Install dependancies (is this needed on a ssagemaker notebook?)

In [None]:
!pwd

In [None]:
import os
print(os.getcwd())
#os.chdir('sagemaker-tensorflow-containers/test/integration/benchmarks/criteo')
print(os.getcwd())
from sagemaker.tensorflow import TensorFlow

# Change this to your criteo small clicks or large clicks datasets:
# https://github.com/GoogleCloudPlatform/cloudml-samples/tree/master/criteo_tft#criteo-dataset
CRITEO_DATASET = dataset_s3

hyperparameters = {
    # sets the number of parameter servers in the cluster.
    'sagemaker_num_parameter_servers': 10,
    's3_channel':                      CRITEO_DATASET,
    'batch_size':                      30000,
    'dataset':                         'kaggle',
    'model_type':                      'linear',
    'l2_regularization':               100,

    # see https://www.tensorflow.org/performance/performance_guide#optimizing_for_cpu
    # Best value for this model is 10, default value in the container is 0.
    # 0 sets the value to the number of logical cores.
    'inter_op_parallelism_threads':    10,

    # environment variables that will be written to the container before training starts
    'sagemaker_env_vars':              {
        # True uses HTTPS, uses HTTP otherwise. Default false
        # see https://docs.aws.amazon.com/sdk-for-cpp/v1/developer-guide/client-config.html
        'S3_USE_HTTPS':  True,
        # True verifies SSL. Default false
        'S3_VERIFY_SSL': True,
        # Sets the time, in milliseconds, that a thread should wait, after completing the
        # execution of a parallel region, before sleeping. Default 0
        # see https://github.com/tensorflow/tensorflow/blob/faff6f2a60a01dba57cf3a3ab832279dbe174798/tensorflow/docs_src/performance/performance_guide.md#tuning-mkl-for-the-best-performance
        'KMP_BLOCKTIME': 25
    }
}

tf = TensorFlow(entry_point='task.py',
                source_dir='trainer',
                train_instance_count=10,
                train_instance_type='ml.c5.9xlarge',
                # pass in your own SageMaker role
                role=assumed_role,
                hyperparameters=hyperparameters)
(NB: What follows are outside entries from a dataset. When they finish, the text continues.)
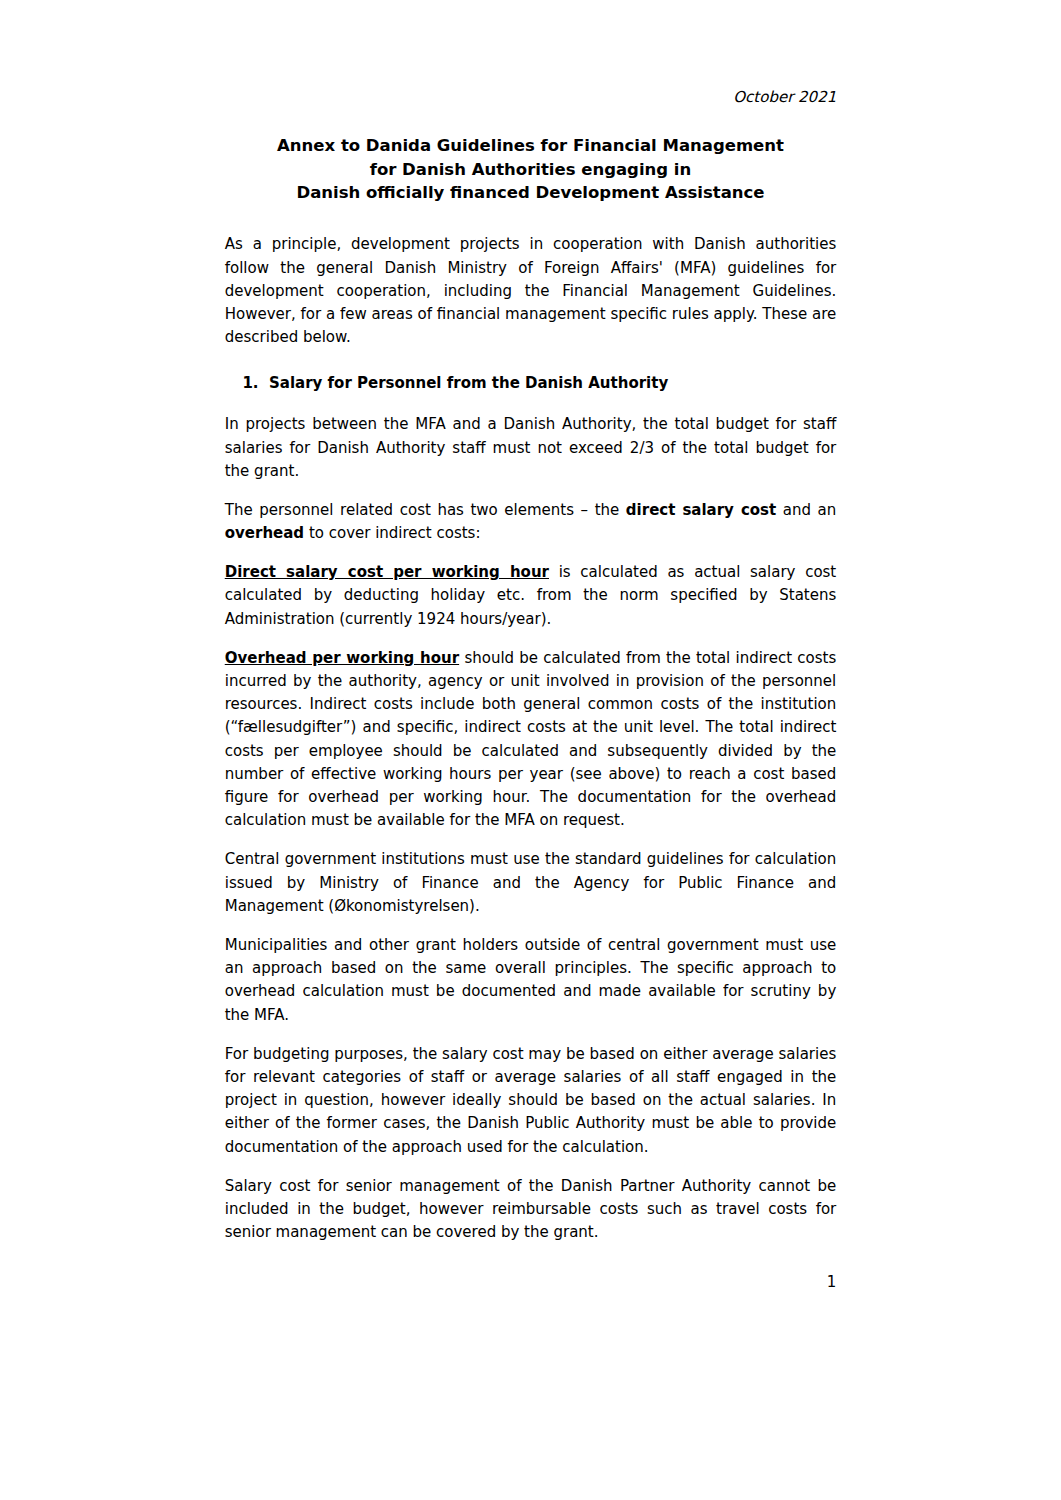October 2021
Annex to Danida Guidelines for Financial Management
for Danish Authorities engaging in
Danish officially financed Development Assistance
As a principle, development projects in cooperation with Danish authorities follow the general Danish Ministry of Foreign Affairs' (MFA) guidelines for development cooperation, including the Financial Management Guidelines. However, for a few areas of financial management specific rules apply. These are described below.
Salary for Personnel from the Danish Authority
In projects between the MFA and a Danish Authority, the total budget for staff salaries for Danish Authority staff must not exceed 2/3 of the total budget for the grant.
The personnel related cost has two elements – the direct salary cost and an overhead to cover indirect costs:
Direct salary cost per working hour is calculated as actual salary cost calculated by deducting holiday etc. from the norm specified by Statens Administration (currently 1924 hours/year).
Overhead per working hour should be calculated from the total indirect costs incurred by the authority, agency or unit involved in provision of the personnel resources. Indirect costs include both general common costs of the institution (“fællesudgifter”) and specific, indirect costs at the unit level. The total indirect costs per employee should be calculated and subsequently divided by the number of effective working hours per year (see above) to reach a cost based figure for overhead per working hour. The documentation for the overhead calculation must be available for the MFA on request.
Central government institutions must use the standard guidelines for calculation issued by Ministry of Finance and the Agency for Public Finance and Management (Økonomistyrelsen).
Municipalities and other grant holders outside of central government must use an approach based on the same overall principles. The specific approach to overhead calculation must be documented and made available for scrutiny by the MFA.
For budgeting purposes, the salary cost may be based on either average salaries for relevant categories of staff or average salaries of all staff engaged in the project in question, however ideally should be based on the actual salaries. In either of the former cases, the Danish Public Authority must be able to provide documentation of the approach used for the calculation.
Salary cost for senior management of the Danish Partner Authority cannot be included in the budget, however reimbursable costs such as travel costs for senior management can be covered by the grant.
1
# This points to the prototype images.
# Change the region (to us-west-2 or us-east-2) or TF version (to 1.7.0) if needed
tf.train_image = lambda: '520713654638.dkr.ecr.us-west-2.amazonaws.com/sagemaker-tensorflow:1.6.0-cpu-py2-script-mode-preview'

# publicly accessible placeholder data. Change the region if needed
tf.fit({'training': 's3://sagemaker-sample-data-us-west-2/spark/mnist/train'}, run_tensorboard_locally=True)